Just when you thought the streaming wars couldn’t get messier, Paramount Skydance went nuclear. On Monday, David Ellison’s newly combined entertainment company launched a hostile $108.4 billion bid for Warner Bros Discovery, going directly to shareholders after President Trump signaled that Netflix’s proposed acquisition could face antitrust “problems.”
“We’re really here to finish what we started,” Ellison told CNBC, a remarkably blunt statement for what amounts to corporate warfare against one of Hollywood’s oldest studios.
The timing is no coincidence. Netflix had seemingly won a weeks-long bidding war on Friday, securing a $72 billion equity deal for Warner Bros Discovery’s film studios, TV operations, and streaming assets. That victory lasted approximately 48 hours before Trump threw a grenade into the negotiations.
What Trump Said and Why It Matters
On Sunday, President Trump told reporters that Netflix buying Warner Bros could be an antitrust “problem” and that he would “be involved” in the approval process. “Netflix has a very big market share, and when they have Warner Brothers, you know, that share goes up a lot,” Trump said.
The Justice Department’s antitrust division could argue that a combined Netflix-Warner Bros entity would exceed the traditional 30% market share threshold that often triggers regulatory scrutiny. Whether that argument would succeed in court is debatable, but the uncertainty alone creates an opening for competitors.
Bets on prediction marketplace Polymarket showed the chance of Netflix closing its acquisition by the end of 2026 dropping to 23%, down from around 60% before Trump’s comments. That kind of odds shift tells you everything about how seriously the market is taking the regulatory threat.
Paramount’s Power Play
Ellison isn’t just opportunistically attacking a wounded competitor. He’s betting that his company’s smaller size and friendly relationship with the Trump administration will make his deal the path of least resistance.
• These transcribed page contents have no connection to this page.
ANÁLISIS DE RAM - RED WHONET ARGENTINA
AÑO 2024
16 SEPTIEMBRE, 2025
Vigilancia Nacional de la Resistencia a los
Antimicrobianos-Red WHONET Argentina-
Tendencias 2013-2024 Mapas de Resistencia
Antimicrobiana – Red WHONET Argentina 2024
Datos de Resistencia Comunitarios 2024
“We’ve had great conversations with the President about this, but I don’t want to speak for him,” Ellison said Monday. His father, Larry Ellison, is a billionaire technology magnate with close ties to Trump, a connection that presumably doesn’t hurt when navigating Washington.
The offer itself is straightforward: $30 per share in cash for all of Warner Bros Discovery. Unlike Netflix’s equity-based deal, Paramount’s bid is all cash, backstopped by the Ellison family’s personal fortune. The company has also secured $54 billion in funding commitments from Bank of America, Citi, and private equity firm Apollo Global.
Going hostile means Paramount is bypassing Warner Bros Discovery’s board entirely and appealing directly to shareholders. It’s an aggressive move that signals Ellison believes he can win over investors who might prefer certainty over a Netflix deal that could spend years in regulatory limbo.
Hollywood Unites Against Netflix
Here’s where things get really interesting: there appears to be genuine bipartisan opposition to the Netflix deal that has nothing to do with market share calculations.
The Writers Guild of America, Producers Guild of America, and Directors Guild of America have all publicly criticized the potential Netflix-Warner merger. Their concerns center on what further consolidation would mean for creative workers in an industry already reeling from layoffs and production cutbacks.
That opposition gives political cover to lawmakers from both parties who might want to intervene. When entertainment unions, which typically lean Democratic, align with a Republican administration skeptical of big tech consolidation, the political dynamics shift dramatically.
What Happens Next
Warner Bros Discovery shareholders now face a genuinely difficult choice. Netflix’s offer was higher in total value and came from a company with proven streaming execution. But regulatory uncertainty could mean years of waiting with no guarantee of approval.
Paramount’s offer is lower but comes with the promise of faster regulatory clearance and actual cash rather than Netflix stock. For shareholders who’ve watched WBD’s stock languish for years, the bird in hand argument has real appeal.
The next few weeks will determine whether Warner Bros Discovery’s board engages with Paramount or continues backing the Netflix transaction. If Ellison can demonstrate strong shareholder support for his hostile bid, the board may have little choice but to negotiate.
The Bottom Line
Monday’s hostile bid is the latest chapter in what’s becoming the most dramatic restructuring of the entertainment industry since the original streaming revolution. Just as Hollywood’s reboot obsession reflects a changing industry, these mega-mergers are reshaping who controls the content. Netflix’s dominance created a generation of competitors who are now consolidating out of necessity. Disney bought Fox. Amazon bought MGM. Warner merged with Discovery.
But a combined Netflix-Warner Bros would be something different entirely: a single company controlling roughly half of the streaming content Americans watch, plus the studio infrastructure that creates much of Hollywood’s output.
Whether that combination ever gets approved, or whether Paramount swoops in to create a different media giant, the entertainment industry’s future is being decided in real time. For David Ellison, the son of a tech billionaire who just bought his way into Hollywood earlier this year, this hostile bid is either the move that transforms him into a media mogul or an expensive lesson in corporate overreach. The deal, like many private equity transactions, depends on aggressive financial engineering.
Either way, it’s going to be fascinating to watch.